Supplied text Block Start

"On Building Ren-C With C++ Compilers"

hostilefork · May 23, 2016, 4:00am

Ren-C is a C codebase, but it can optionally also be built with a C++ compiler. Building as C++ adds extra checking at compile-time of the interpreter's implementation. This helps catch bugs that a C compiler could only check at runtime. Plus--in the debug build only--the C++ build adds some extra runtime assertions, that do not affect interpreter semantics.

This document attempts to outline reasons for the choices in tooling, as it pertains to C and C++.

Why use C instead of requiring C++ and using the C++ standard library?

Basically all languages measure their success against others with things like:

How large is the source code a user must write for a given problem
How big in bytes is the installation for a program made with the system
How fast are programs written in the idiomatic style of the language
How well does the language help protect against common mistakes or bugs

If today's Rebol executable were written in C++, it would not affect (1) (since the interpreter would behave the same). Leveraging the C++ language features and the well-vetted C++ standard library would very likely improve Rebol on points like (2), (3), and (4). After all, C++ was designed to not mean compromises on performance or size.

Supplied text Block End
Record extracts Block Start

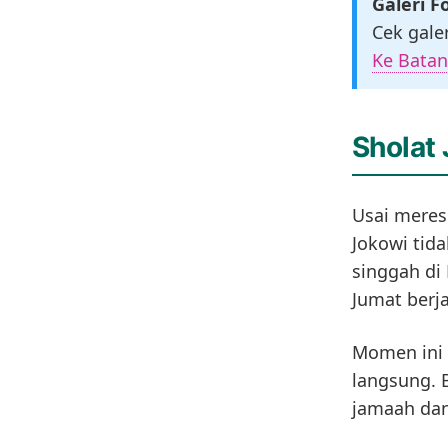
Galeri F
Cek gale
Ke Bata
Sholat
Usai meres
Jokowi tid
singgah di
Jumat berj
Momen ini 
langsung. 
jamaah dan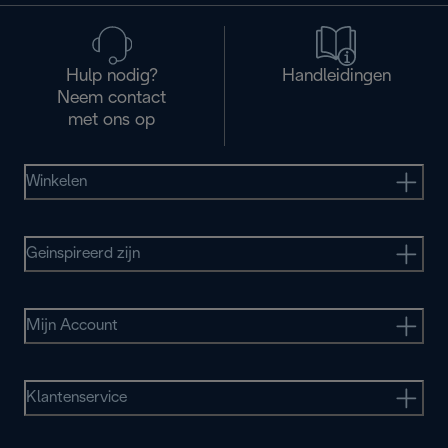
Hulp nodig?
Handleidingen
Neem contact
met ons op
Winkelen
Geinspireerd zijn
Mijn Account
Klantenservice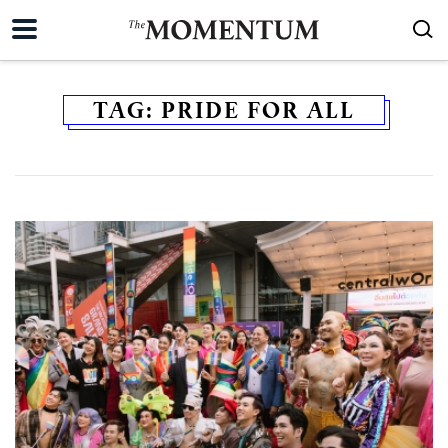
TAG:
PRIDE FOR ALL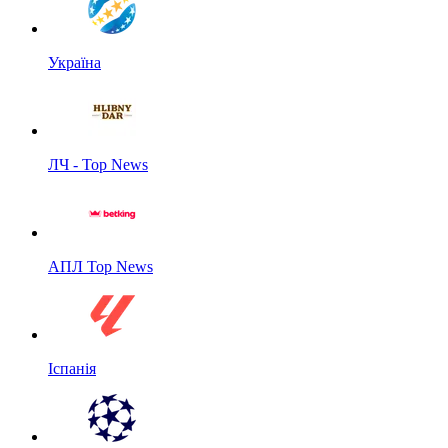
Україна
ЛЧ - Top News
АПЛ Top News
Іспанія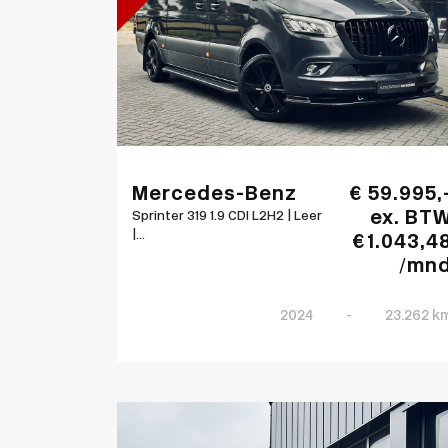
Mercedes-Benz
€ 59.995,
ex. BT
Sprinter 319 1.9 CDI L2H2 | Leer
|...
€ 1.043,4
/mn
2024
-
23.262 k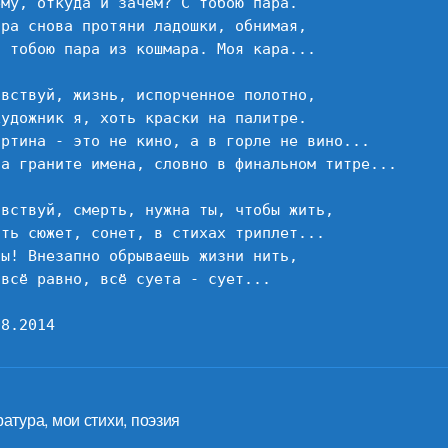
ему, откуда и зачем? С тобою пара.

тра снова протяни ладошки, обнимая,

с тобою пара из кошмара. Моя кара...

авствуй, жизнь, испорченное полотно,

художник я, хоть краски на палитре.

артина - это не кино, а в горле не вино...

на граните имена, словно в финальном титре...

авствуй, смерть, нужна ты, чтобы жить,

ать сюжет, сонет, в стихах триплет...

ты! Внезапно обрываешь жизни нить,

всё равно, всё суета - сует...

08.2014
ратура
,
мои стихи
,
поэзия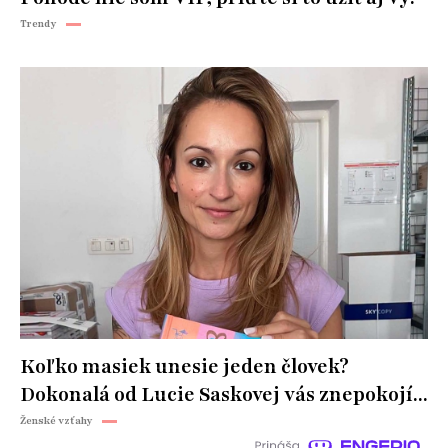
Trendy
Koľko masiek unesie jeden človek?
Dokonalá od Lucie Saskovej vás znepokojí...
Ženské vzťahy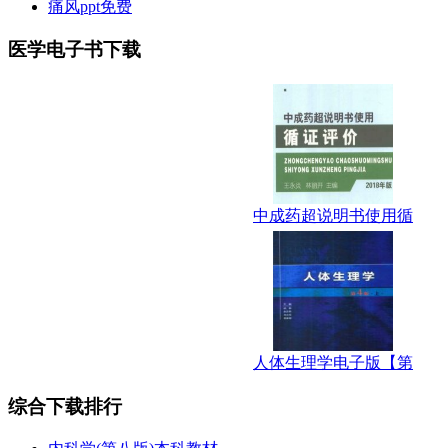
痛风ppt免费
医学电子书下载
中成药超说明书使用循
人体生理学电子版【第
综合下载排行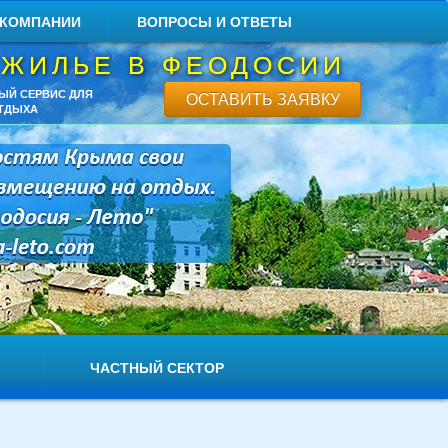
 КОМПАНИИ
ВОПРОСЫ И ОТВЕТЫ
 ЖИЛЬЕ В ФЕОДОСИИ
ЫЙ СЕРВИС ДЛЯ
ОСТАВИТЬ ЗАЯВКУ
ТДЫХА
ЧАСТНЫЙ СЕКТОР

Record extracts Block End

_Directive 1_.
List every yardstick that, according to the text on building Ren-C with C++ compilers, languages use to measure their success against others.
_Directive 2_.
Extend the text on building Ren-C with C++ compilers, picking up right after its final sentence.

_Answer 1_.
- How large is the source code a user must write for a given problem
- How big in bytes is the installation for a program made with the system
- How fast are programs written in the idiomatic style of the language
- How well does the language help protect against common mistakes or bugs

_Answer 2_.
But Rebol (and Red) languages have unusual ideas of what counts as a "metric of success" or "signal of failure". One metric is the total complexity of the system, when the toolchain used to build the system is included in the equation. This is to say that Rebol's "complexity footprint" size must account for the tools used to build it. (This aspect of concern is one that can be found also in the Forth community.)

To understand a self-hosting C compiler, you really only have to understand something like "TCC". Its modern forms are around 300 kilobytes on x86, and that is enough to build Ren-C. Yet the smallest full C++ compiler executables are around 3 megabytes. The size of C++ is directly in proportion to the depth of nuances, features, and understandings required. Even very straightforward code, like the implementation of std::vector for gcc, is quite deep about the features of the compiler that it depends upon to work. This is considered a "cost" to be avoided.

Why worry about building a C program as C++?

The practice of building C programs as C++ may sound strange, but it is not. In fact, the GCC compiler itself is written in a generally-compatible subset of C and C++. It is also recommendation CPL.2 from the C++ Core Guidelines:

C rule summary:

CPL.1: Prefer C++ to C

CPL.2: If you must use C, use the common subset of C and C++, and compile the C code as C++

CPL.3: If you must use C for interfaces, use C++ in the code using such interfaces

For Ren-C, the advantages started out small--with enhanced cases of type checking. Eventually this grew into more serious usage as a static analysis tool.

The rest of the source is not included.